Look for "carcinoid" in each line of the entries, and return the matching lines.

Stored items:
==================================================

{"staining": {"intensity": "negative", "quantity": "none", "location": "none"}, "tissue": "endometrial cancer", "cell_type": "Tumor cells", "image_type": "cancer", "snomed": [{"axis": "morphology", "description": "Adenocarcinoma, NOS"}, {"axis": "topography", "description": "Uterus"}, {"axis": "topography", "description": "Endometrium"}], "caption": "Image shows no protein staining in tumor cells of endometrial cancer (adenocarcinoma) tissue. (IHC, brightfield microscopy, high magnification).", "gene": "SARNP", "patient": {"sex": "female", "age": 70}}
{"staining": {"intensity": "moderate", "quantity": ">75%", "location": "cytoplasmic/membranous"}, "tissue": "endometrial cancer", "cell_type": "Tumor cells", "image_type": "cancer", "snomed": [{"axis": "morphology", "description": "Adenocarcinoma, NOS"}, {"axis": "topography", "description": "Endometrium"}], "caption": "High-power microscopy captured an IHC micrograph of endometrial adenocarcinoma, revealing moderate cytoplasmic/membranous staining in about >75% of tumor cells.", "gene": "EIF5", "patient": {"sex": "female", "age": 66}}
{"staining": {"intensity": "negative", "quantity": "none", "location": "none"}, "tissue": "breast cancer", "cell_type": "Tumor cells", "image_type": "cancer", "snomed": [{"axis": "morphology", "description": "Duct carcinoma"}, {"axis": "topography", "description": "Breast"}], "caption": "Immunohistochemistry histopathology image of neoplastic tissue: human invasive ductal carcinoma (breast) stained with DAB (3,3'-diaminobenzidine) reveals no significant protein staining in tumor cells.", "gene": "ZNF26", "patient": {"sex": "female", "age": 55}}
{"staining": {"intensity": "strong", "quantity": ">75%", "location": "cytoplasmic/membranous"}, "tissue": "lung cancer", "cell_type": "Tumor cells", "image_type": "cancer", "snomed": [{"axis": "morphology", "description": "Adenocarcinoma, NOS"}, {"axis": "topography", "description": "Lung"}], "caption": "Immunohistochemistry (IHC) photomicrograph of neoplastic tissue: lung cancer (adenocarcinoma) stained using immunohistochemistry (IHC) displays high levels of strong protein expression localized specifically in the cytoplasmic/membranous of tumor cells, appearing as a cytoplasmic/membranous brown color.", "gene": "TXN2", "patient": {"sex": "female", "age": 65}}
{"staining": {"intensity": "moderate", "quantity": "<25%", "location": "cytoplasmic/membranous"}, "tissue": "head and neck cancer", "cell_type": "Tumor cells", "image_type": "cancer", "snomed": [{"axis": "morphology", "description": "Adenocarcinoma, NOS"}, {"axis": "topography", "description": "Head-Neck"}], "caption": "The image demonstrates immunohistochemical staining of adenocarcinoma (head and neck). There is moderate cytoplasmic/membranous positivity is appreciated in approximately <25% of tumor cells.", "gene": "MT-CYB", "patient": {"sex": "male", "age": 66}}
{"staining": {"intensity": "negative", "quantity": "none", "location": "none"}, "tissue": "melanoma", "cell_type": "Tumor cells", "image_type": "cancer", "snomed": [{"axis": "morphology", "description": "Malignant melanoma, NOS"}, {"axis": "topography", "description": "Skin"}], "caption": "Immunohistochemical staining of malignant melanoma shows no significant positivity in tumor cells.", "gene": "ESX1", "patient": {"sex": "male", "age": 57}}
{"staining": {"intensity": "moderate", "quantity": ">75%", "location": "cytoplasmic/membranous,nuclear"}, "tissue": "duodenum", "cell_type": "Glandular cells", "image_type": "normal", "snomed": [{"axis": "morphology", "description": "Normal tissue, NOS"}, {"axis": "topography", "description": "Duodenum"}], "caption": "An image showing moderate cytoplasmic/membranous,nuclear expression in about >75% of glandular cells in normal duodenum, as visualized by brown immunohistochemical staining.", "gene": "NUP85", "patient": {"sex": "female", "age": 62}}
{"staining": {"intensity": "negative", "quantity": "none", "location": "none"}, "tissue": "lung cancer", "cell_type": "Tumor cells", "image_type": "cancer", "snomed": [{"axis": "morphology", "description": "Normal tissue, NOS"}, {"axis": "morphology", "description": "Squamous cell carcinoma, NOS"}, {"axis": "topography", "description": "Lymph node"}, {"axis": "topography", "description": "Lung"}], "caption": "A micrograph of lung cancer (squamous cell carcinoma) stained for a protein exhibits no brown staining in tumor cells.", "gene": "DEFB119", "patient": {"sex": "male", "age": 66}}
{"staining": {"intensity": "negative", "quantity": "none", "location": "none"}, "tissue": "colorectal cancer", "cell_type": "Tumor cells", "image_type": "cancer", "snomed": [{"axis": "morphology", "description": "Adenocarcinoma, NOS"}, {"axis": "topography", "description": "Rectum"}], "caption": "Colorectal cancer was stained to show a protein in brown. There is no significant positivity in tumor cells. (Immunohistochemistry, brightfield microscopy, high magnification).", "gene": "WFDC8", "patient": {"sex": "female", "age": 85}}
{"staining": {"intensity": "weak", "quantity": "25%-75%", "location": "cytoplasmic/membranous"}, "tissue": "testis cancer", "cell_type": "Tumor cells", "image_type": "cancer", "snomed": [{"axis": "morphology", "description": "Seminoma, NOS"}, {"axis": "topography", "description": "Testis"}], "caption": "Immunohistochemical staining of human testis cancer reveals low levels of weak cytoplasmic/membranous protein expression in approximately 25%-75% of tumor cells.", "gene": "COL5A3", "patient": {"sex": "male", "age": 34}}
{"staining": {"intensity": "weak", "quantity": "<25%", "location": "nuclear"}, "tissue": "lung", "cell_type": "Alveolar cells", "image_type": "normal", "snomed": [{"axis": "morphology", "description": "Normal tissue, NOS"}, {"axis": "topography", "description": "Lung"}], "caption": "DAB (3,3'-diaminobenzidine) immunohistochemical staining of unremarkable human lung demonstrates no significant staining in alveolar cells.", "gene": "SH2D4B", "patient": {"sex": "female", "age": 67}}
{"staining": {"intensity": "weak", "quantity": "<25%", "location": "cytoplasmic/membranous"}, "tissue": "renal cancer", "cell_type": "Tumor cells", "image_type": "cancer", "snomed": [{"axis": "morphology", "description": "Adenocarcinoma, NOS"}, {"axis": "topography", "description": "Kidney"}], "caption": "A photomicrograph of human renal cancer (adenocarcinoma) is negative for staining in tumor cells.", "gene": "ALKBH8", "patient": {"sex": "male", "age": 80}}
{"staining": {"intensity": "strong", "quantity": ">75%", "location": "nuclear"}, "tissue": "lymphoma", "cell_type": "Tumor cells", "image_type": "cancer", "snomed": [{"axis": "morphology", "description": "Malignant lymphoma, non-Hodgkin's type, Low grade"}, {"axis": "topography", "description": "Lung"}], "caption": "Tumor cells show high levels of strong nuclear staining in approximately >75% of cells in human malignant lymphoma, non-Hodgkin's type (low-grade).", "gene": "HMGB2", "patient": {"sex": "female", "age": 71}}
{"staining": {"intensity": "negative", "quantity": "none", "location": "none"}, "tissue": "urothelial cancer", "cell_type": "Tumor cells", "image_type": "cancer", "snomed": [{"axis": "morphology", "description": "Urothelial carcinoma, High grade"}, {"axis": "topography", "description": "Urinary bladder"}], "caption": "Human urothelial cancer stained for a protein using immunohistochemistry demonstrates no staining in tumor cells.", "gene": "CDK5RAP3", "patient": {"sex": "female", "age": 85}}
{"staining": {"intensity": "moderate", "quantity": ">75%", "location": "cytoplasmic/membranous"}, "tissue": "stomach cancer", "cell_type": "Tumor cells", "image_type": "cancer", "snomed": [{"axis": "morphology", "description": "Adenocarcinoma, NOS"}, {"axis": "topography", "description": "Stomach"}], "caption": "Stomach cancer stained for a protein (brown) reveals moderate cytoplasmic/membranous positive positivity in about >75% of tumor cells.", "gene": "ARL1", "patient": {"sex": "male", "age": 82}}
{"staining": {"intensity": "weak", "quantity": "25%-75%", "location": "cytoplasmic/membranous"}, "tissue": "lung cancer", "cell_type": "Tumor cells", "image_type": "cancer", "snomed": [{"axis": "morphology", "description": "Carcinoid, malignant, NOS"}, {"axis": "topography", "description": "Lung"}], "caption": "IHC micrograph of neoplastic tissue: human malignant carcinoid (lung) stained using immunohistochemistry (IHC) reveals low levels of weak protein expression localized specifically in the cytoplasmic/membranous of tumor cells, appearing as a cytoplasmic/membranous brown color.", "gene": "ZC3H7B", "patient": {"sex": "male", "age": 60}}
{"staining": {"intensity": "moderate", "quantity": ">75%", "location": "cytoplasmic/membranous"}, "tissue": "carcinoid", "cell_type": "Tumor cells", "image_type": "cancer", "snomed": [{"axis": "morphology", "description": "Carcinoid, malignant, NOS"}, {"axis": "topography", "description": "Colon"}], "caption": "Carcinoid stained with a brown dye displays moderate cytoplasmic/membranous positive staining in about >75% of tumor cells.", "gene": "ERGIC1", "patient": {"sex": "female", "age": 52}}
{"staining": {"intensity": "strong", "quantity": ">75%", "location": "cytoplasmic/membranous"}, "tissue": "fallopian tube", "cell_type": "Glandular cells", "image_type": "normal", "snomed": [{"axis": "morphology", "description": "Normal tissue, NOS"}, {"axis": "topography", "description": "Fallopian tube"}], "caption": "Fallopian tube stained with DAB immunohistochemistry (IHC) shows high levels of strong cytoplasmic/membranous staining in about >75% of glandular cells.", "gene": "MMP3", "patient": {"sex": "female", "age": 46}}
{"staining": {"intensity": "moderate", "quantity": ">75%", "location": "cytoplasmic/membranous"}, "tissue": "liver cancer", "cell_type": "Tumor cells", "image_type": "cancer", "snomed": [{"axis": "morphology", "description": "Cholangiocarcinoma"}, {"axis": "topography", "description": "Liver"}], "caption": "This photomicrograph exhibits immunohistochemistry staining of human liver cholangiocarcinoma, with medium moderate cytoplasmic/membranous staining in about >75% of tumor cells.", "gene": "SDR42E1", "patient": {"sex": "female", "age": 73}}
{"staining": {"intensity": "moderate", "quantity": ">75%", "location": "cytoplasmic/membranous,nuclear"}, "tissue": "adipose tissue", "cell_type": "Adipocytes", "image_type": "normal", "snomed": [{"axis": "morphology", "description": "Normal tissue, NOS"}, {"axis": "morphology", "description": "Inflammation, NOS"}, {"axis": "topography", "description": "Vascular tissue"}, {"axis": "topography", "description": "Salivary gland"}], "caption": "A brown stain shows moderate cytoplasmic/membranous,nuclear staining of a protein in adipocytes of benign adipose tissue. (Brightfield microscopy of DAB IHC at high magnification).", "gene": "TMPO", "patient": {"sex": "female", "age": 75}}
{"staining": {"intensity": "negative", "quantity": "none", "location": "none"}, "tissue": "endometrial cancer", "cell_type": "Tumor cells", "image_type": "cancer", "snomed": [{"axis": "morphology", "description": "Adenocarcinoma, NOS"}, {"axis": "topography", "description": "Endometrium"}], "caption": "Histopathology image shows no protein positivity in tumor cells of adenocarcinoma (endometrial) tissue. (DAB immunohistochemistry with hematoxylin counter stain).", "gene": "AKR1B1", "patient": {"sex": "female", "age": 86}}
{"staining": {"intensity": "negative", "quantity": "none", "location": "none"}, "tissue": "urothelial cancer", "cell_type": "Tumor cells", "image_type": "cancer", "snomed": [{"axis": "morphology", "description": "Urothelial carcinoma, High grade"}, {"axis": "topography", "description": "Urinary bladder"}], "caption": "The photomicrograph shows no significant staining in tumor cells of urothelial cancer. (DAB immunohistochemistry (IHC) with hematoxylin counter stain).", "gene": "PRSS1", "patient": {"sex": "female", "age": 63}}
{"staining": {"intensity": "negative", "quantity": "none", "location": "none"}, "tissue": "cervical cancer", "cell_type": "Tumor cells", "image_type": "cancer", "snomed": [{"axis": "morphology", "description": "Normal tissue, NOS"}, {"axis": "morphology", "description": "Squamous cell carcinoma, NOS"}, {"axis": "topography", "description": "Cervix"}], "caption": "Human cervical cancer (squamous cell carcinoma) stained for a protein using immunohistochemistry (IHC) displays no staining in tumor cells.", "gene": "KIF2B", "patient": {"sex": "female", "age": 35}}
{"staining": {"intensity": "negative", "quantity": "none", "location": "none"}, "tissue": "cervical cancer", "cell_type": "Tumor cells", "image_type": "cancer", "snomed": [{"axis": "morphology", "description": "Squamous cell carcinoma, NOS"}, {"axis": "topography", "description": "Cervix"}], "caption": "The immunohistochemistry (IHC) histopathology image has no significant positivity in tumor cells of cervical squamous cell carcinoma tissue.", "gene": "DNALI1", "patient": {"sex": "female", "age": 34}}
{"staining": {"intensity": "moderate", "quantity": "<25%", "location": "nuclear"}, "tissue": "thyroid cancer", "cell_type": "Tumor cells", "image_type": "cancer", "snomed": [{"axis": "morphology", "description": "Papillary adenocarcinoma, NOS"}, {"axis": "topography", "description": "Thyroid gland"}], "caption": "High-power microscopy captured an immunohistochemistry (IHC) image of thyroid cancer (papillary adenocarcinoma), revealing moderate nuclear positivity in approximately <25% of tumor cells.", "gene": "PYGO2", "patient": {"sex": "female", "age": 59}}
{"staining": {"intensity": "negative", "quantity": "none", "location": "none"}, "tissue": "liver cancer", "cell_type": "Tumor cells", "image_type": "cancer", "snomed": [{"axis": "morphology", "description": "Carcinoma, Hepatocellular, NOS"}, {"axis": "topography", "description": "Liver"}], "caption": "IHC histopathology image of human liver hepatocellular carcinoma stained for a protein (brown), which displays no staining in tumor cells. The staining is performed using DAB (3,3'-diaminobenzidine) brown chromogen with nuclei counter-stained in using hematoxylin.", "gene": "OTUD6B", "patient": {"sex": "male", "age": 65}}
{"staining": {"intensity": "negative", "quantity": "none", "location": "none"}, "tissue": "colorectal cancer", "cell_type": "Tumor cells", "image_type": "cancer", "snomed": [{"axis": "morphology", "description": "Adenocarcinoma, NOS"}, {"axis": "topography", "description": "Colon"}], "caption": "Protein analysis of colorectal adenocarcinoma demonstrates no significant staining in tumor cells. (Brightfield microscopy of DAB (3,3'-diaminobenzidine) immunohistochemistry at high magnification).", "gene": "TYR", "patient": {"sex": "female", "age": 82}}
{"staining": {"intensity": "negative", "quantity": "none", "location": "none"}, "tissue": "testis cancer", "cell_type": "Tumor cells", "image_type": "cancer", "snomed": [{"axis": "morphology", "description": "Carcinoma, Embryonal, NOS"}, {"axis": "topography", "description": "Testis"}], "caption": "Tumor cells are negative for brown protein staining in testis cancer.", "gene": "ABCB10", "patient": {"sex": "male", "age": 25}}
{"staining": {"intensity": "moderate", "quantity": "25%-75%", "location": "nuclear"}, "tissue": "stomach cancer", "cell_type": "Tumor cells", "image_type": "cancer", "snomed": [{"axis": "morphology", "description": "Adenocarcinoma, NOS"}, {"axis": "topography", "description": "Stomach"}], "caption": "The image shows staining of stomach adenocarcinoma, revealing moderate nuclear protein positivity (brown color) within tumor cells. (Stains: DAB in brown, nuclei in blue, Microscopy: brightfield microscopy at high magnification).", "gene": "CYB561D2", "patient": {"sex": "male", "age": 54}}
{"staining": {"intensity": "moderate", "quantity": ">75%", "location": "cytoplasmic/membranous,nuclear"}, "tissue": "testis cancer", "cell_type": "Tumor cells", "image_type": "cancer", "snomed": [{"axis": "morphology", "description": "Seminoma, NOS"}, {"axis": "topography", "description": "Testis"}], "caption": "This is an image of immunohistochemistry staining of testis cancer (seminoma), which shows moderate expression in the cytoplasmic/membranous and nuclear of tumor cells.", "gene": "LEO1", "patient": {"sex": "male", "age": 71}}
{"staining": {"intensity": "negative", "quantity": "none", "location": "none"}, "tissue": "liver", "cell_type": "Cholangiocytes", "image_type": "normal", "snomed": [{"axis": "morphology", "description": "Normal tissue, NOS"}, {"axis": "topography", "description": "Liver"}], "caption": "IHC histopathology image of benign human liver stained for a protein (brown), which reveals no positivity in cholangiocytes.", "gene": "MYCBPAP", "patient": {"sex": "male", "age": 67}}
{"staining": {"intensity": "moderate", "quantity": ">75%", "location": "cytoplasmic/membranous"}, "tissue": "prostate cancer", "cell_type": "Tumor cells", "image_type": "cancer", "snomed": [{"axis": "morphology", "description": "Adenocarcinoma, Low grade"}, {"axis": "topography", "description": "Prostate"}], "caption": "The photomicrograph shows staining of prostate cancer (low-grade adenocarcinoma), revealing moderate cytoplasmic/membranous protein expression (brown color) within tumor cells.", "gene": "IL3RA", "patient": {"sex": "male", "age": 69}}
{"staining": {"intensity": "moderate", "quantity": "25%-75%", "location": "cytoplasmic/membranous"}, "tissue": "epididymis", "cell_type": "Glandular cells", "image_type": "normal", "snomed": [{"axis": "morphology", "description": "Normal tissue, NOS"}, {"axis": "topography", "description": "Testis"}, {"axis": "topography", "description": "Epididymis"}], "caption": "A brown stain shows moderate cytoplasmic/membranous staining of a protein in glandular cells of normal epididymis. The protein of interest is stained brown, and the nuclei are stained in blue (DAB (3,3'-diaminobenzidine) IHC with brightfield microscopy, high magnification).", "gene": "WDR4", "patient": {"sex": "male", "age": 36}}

==================================================

**Finished exercise**
{"staining": {"intensity": "weak", "quantity": "25%-75%", "location": "cytoplasmic/membranous"}, "tissue": "lung cancer", "cell_type": "Tumor cells", "image_type": "cancer", "snomed": [{"axis": "morphology", "description": "Carcinoid, malignant, NOS"}, {"axis": "topography", "description": "Lung"}], "caption": "IHC micrograph of neoplastic tissue: human malignant carcinoid (lung) stained using immunohistochemistry (IHC) reveals low levels of weak protein expression localized specifically in the cytoplasmic/membranous of tumor cells, appearing as a cytoplasmic/membranous brown color.", "gene": "ZC3H7B", "patient": {"sex": "male", "age": 60}}
{"staining": {"intensity": "moderate", "quantity": ">75%", "location": "cytoplasmic/membranous"}, "tissue": "carcinoid", "cell_type": "Tumor cells", "image_type": "cancer", "snomed": [{"axis": "morphology", "description": "Carcinoid, malignant, NOS"}, {"axis": "topography", "description": "Colon"}], "caption": "Carcinoid stained with a brown dye displays moderate cytoplasmic/membranous positive staining in about >75% of tumor cells.", "gene": "ERGIC1", "patient": {"sex": "female", "age": 52}}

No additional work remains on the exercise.